YOUR GOAL → Nothing may be left out of the listing below but its images; repeat the rest exactly.
[Start of Attachment]
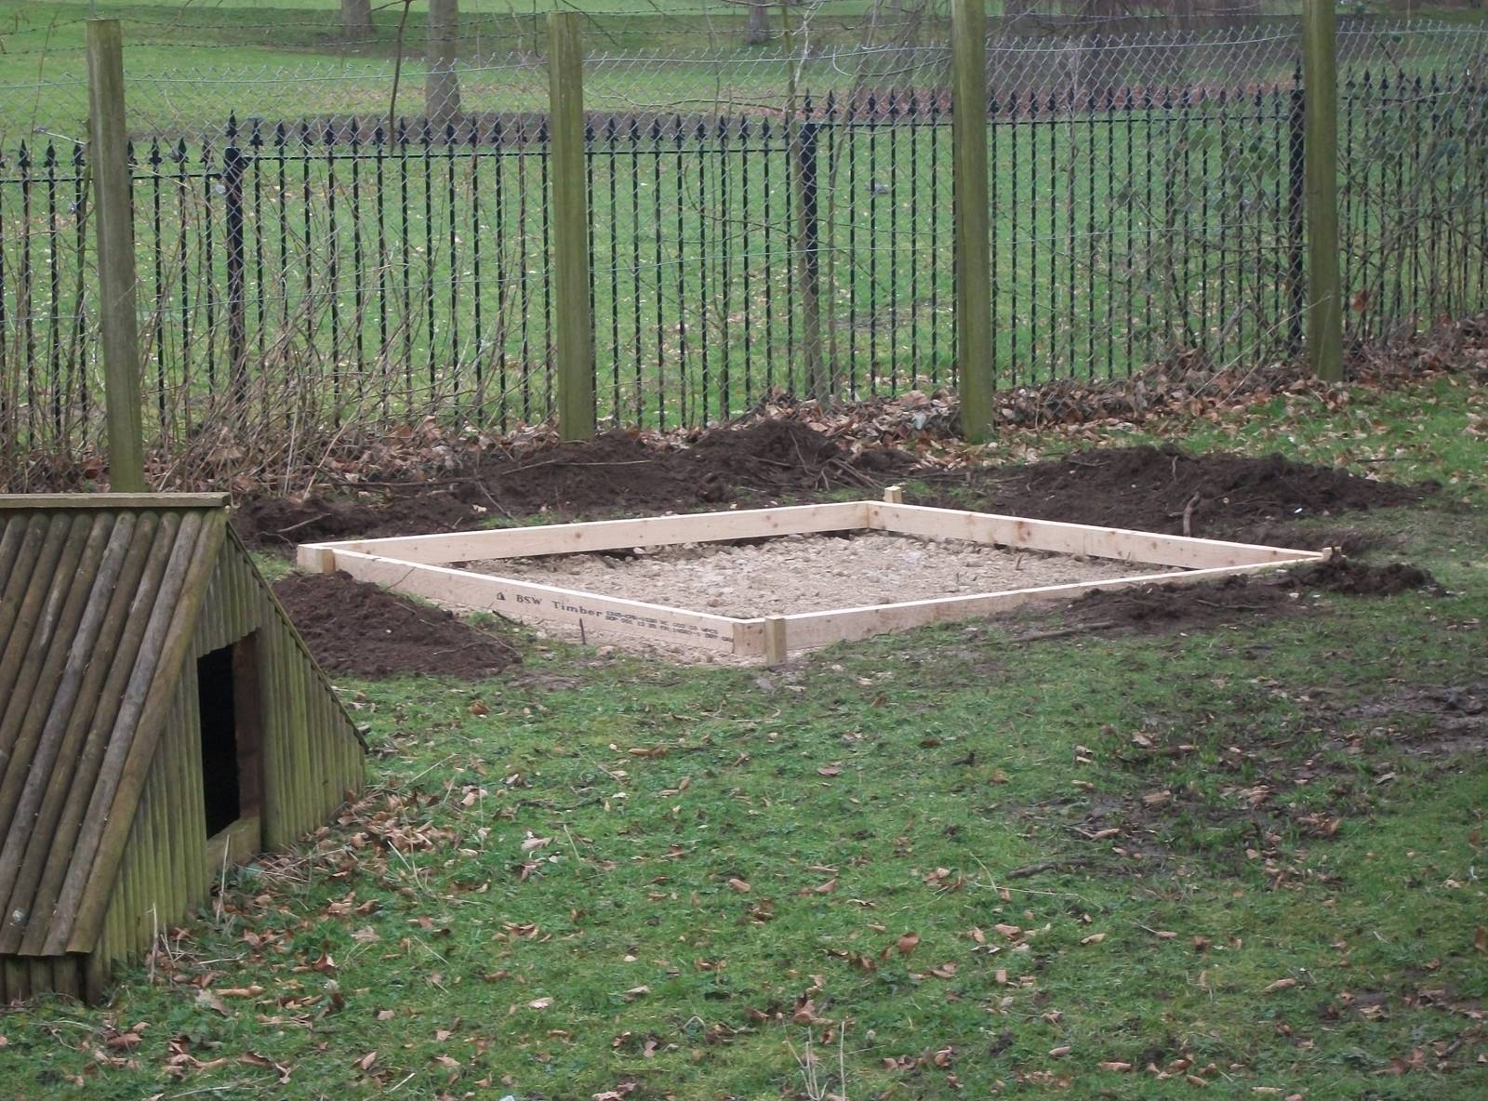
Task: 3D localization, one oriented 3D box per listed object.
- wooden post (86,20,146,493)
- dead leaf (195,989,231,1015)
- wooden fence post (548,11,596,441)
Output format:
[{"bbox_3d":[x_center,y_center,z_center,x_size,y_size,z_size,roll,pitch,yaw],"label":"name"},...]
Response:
[{"bbox_3d":[-2.228,-1.022,14.646,0.128,1.705,0.128,-6,8,-32],"label":"wooden post"},{"bbox_3d":[-0.977,0.833,7.600,0.062,0.033,0.055,-2,7,-17],"label":"dead leaf"},{"bbox_3d":[-0.646,-1.208,15.551,0.128,1.623,0.128,-6,8,-32],"label":"wooden fence post"}]

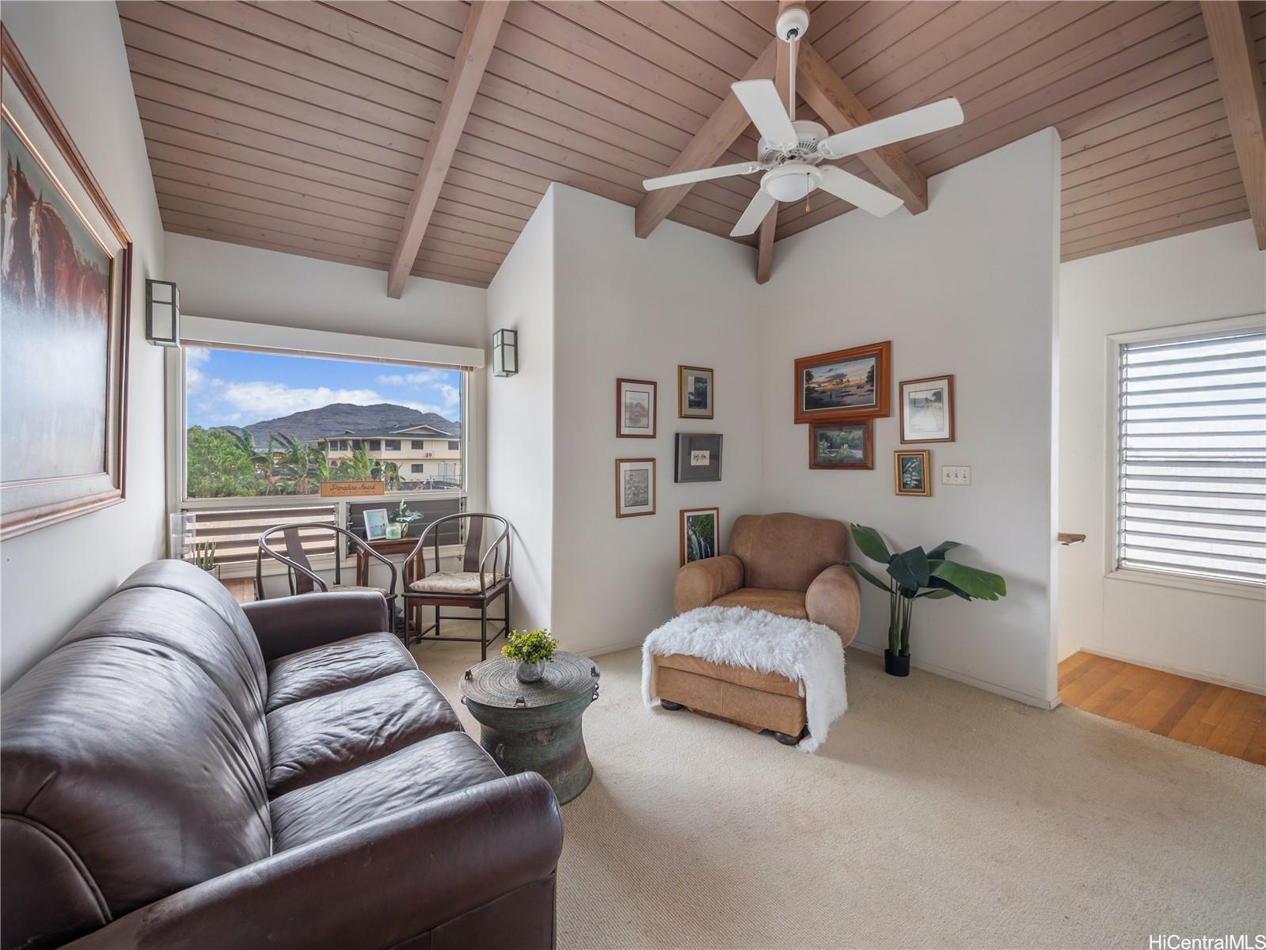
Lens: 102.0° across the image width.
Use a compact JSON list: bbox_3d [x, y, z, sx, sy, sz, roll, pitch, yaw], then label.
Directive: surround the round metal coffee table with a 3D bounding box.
[{"bbox_3d":[-0.418,1.028,2.128,0.576,0.432,0.576,0,1,0],"label":"round metal coffee table"}]

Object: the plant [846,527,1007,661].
[{"bbox_3d":[1.692,0.788,3.077,0.440,0.880,0.880,-2,3,-34],"label":"plant"}]

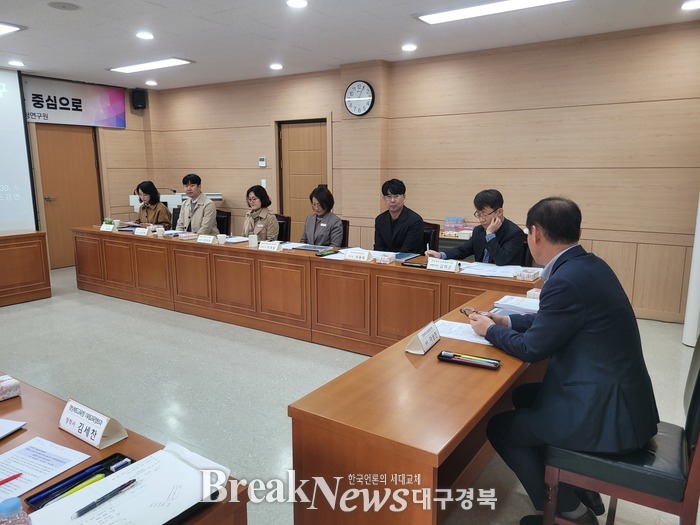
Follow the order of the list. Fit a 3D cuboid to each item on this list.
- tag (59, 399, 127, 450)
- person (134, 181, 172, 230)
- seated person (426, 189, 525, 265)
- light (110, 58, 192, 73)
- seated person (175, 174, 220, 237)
[{"bbox_3d":[-0.721,0.440,1.468,0.212,0.077,0.088,7,13,33],"label":"tag"},{"bbox_3d":[-2.415,-0.339,6.399,0.520,1.260,0.750,6,12,33],"label":"person"},{"bbox_3d":[1.040,0.077,4.181,0.640,1.280,0.740,7,13,33],"label":"seated person"},{"bbox_3d":[-2.430,-2.385,6.372,1.263,0.060,0.291,7,13,33],"label":"light"},{"bbox_3d":[-1.799,-0.311,6.068,0.560,1.380,0.740,4,12,24],"label":"seated person"}]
[End of Attachment]
RESPONSE BOX →
Task: 3D localization, one oriented 3D box per listed object.
- wooden post (86,20,146,493)
- dead leaf (195,989,231,1015)
- wooden fence post (548,11,596,441)
Output format:
[{"bbox_3d":[x_center,y_center,z_center,x_size,y_size,z_size,roll,pitch,yaw],"label":"name"},...]
Response:
[{"bbox_3d":[-2.228,-1.022,14.646,0.128,1.705,0.128,-6,8,-32],"label":"wooden post"},{"bbox_3d":[-0.977,0.833,7.600,0.062,0.033,0.055,-2,7,-17],"label":"dead leaf"},{"bbox_3d":[-0.646,-1.208,15.551,0.128,1.623,0.128,-6,8,-32],"label":"wooden fence post"}]

Lens: 102.0° across the image width.
Use a compact JSON list: bbox_3d [x, y, z, sx, sy, sz, roll, pitch, yaw], then label.
Directive: surround the round metal coffee table with a 3D bounding box.
[{"bbox_3d":[-0.418,1.028,2.128,0.576,0.432,0.576,0,1,0],"label":"round metal coffee table"}]

Object: the plant [846,527,1007,661].
[{"bbox_3d":[1.692,0.788,3.077,0.440,0.880,0.880,-2,3,-34],"label":"plant"}]

Follow the order of the list. Fit a 3D cuboid to each item on this list.
- tag (59, 399, 127, 450)
- person (134, 181, 172, 230)
- seated person (426, 189, 525, 265)
- light (110, 58, 192, 73)
- seated person (175, 174, 220, 237)
[{"bbox_3d":[-0.721,0.440,1.468,0.212,0.077,0.088,7,13,33],"label":"tag"},{"bbox_3d":[-2.415,-0.339,6.399,0.520,1.260,0.750,6,12,33],"label":"person"},{"bbox_3d":[1.040,0.077,4.181,0.640,1.280,0.740,7,13,33],"label":"seated person"},{"bbox_3d":[-2.430,-2.385,6.372,1.263,0.060,0.291,7,13,33],"label":"light"},{"bbox_3d":[-1.799,-0.311,6.068,0.560,1.380,0.740,4,12,24],"label":"seated person"}]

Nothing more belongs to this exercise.